At this point, I wasn’t sure if I was the only person that thought this was a brilliant idea. To get a little bit of feedback I brought it up at lunch a few days later with two of my friends. I just managed to get the words “tap handle” and “umbrella” out of my mouth and they were insisting that I make it happen.
At this point, I didn’t know how I was going to make this happen but I did know that I could make it happen. There was something about the logic that gave me confidence in my ability to find a solution and I was right, but not right away. I started buying umbrella after umbrella, hacking them apart, gluing in components, cracking and bending them with my experiments. I went through about twenty umbrellas, many of the designs came close to what I wanted, only one really passed my tests for design, durability, and utility.
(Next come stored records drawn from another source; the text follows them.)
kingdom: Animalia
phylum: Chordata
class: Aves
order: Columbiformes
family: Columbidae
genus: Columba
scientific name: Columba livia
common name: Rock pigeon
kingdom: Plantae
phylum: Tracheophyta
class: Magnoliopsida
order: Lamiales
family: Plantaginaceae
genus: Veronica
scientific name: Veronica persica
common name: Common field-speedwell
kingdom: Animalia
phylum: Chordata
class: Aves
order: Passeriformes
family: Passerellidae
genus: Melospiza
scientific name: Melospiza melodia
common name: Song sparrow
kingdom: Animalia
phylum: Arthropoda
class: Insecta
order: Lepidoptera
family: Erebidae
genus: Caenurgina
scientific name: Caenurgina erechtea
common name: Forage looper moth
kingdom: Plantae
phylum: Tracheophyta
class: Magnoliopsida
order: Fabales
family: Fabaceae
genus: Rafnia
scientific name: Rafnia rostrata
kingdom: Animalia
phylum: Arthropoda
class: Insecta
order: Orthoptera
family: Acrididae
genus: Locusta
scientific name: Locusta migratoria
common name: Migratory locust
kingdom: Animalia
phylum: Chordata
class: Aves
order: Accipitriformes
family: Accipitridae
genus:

Then I took that design, reinforced it and put it through an extra battery of tests.
I had come up with a method of taking a quality umbrella, modifying the design to work with a tap handle, and improve the aesthetic appeal. I had my final design.
At this point, I took it out for a proper test run. The umbrella got looks from people that I’ve never seen before, there was a fascination in people’s eyes, confusion followed by a look of elation when they realized what they were looking at.
RainTaps had been born and they were ready to change umbrellas into something more than a piece of fabric to block the rain, they had become a way of bringing excitement and style into the lives of anyone one that saw one.